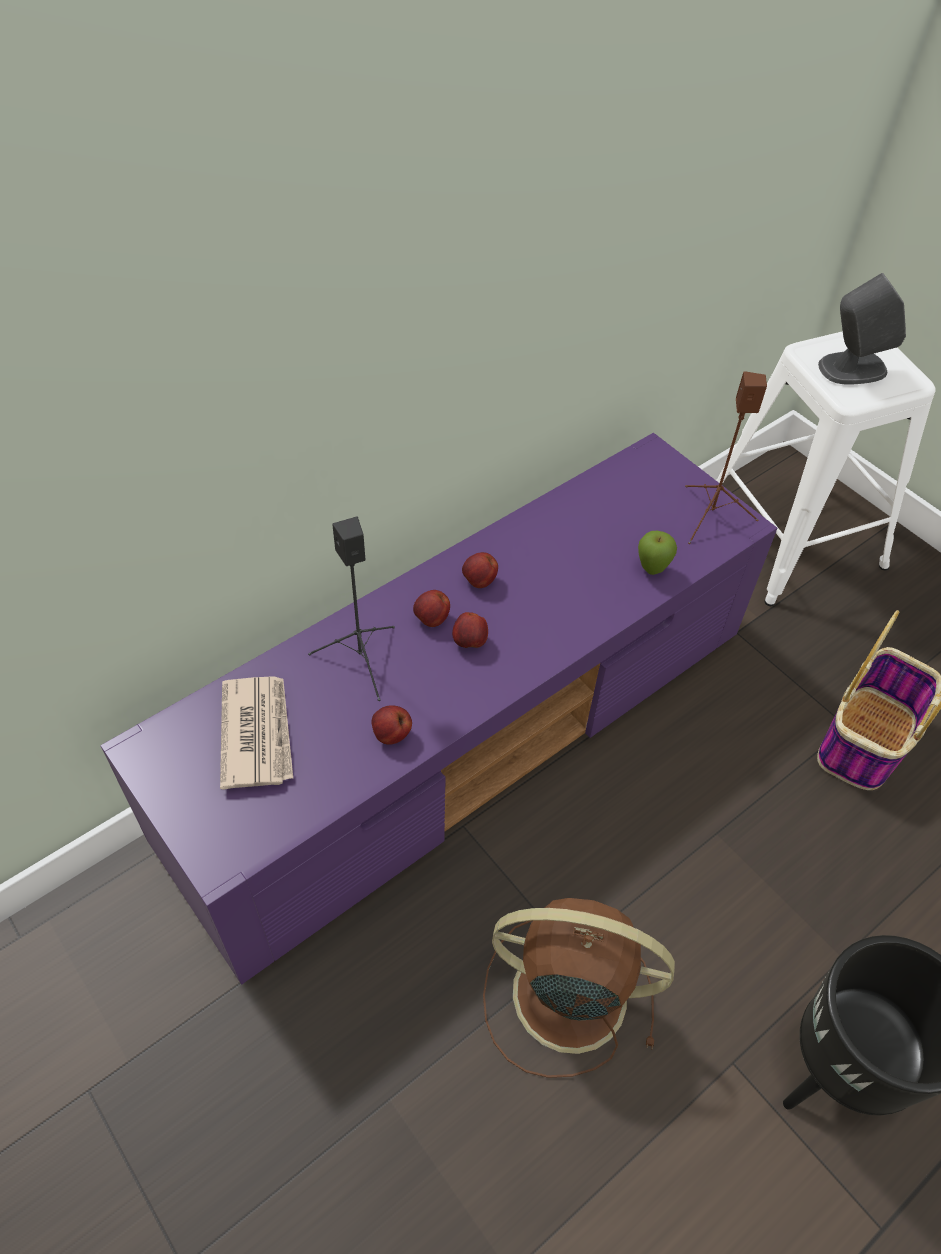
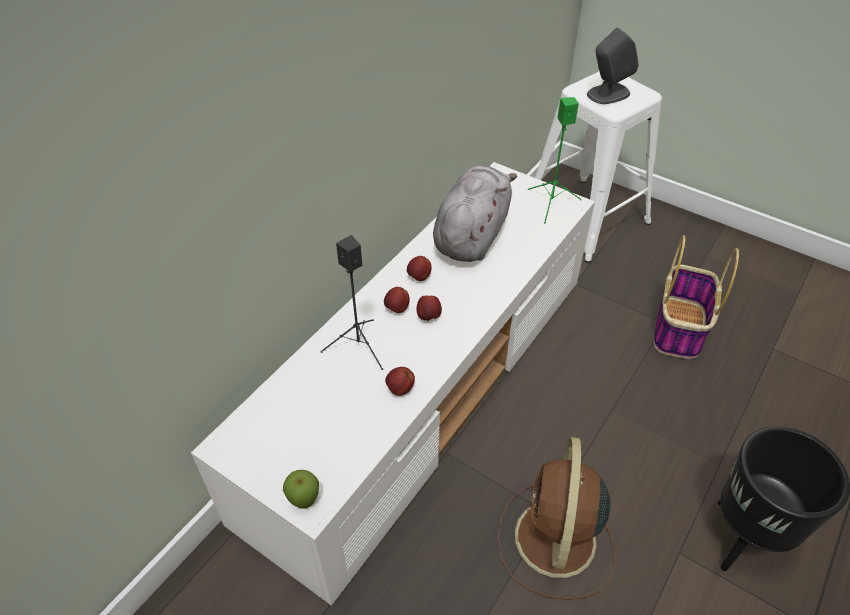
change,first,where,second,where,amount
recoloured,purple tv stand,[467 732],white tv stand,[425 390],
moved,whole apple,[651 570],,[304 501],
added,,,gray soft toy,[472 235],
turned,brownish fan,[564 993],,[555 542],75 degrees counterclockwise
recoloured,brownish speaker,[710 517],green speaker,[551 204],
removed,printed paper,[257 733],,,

...

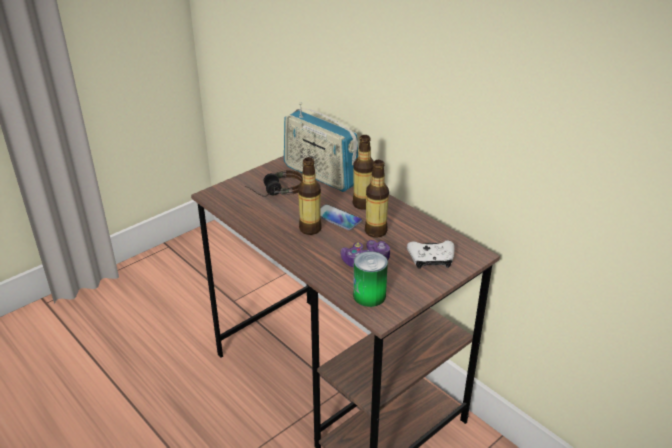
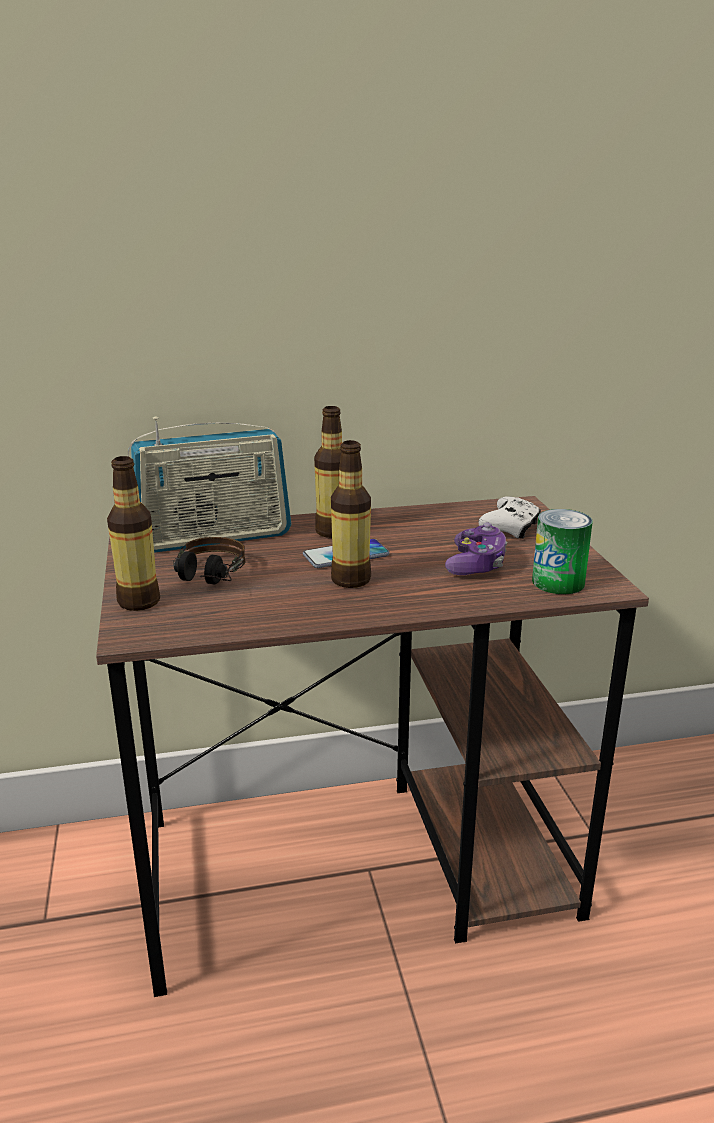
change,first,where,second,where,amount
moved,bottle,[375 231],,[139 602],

◆ **Task directions**
Scan the listing above and copy all lines containing the word "recoloured".

◆ **Expected answer**
recoloured,purple tv stand,[467 732],white tv stand,[425 390],
recoloured,brownish speaker,[710 517],green speaker,[551 204],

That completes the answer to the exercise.